The beer is fine. If 'stuff' is coming out, nothing can get in to hurt the beer.
 
Unlike wine, beer worts create kraeusen. You need some headspace in the fermenter to accommodate this.

This is going to keep coming out of the airlock, and if the airlock gets plugged (yeast, hop debris), the fermenter will build up pressure until something gives. The result will probably be the airlock will go flying and have beer sprayed all over the place.

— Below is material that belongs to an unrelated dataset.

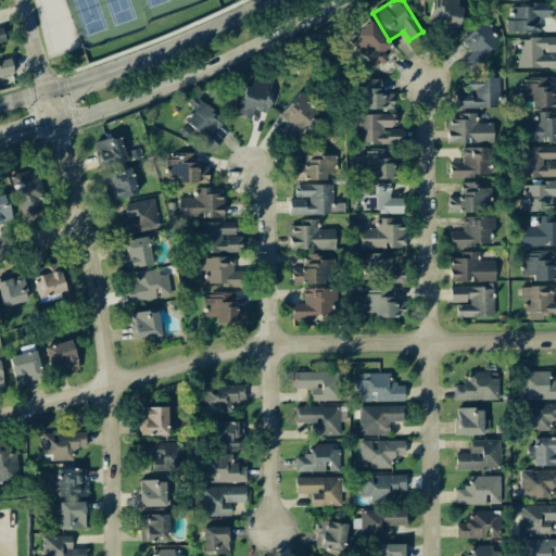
[(457,0),(434,0),(430,22),(457,28),(462,8),(456,5),(457,0)]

Do you have a blow-off tube? Go look them up. I think you would need one the same diameter as the hole in which you put the airlock in. That will give you the least restriction. If you don't have a blow-off tube, I'd suggest sitting the fermenter in some sort of plastic tub (to collect the foam/liquid as it runs down the side), and replacing the airlock with a upturned glass or bowl; something to allow the foam to exit freely, but not let any bugs in.

The beer is fine. If 'stuff' is coming out, nothing can get in to hurt the beer.
OP is fermenting wine, not beer.
 
The real issue is that your wine is fermenting too warm. ie overactive yeast. Although it does ensure a more reliable fermentation there is potential for off flavors (which subdue with conditioning). Sadly though, that CO2 is also blowing off the 'delicate' grape flavors. Put the fermenter in a cooler place. After 5 weeks rack onto a wood spiral and condition 6months. In a cold place. Cellar, cave, basement. Wait that long and bunk wine becomes gr8 wine. Cant wait? Add brandy, cointreau, white cranberry juice, pour over ice and fruit slices you'll have a banger homemade Sangria.
 
I'll add in that you could likely limit the amount of blow-off by keeping the temperature down, especially during the first stages of fermentation. You might even get a finer tasting wine as a result.
edit: you beat me to it EZBreezy
 
One thing I do is to just take off the lid/airlock and cover the primary with a towel. That keeps out fruitflies and things, but allows plenty of space for the wine to foam up if it's going to. You can stir it once or twice a day to get rid of some of the c02.

Once fermentation slows down, stop stirring, cover the fermenter and replace the airlock.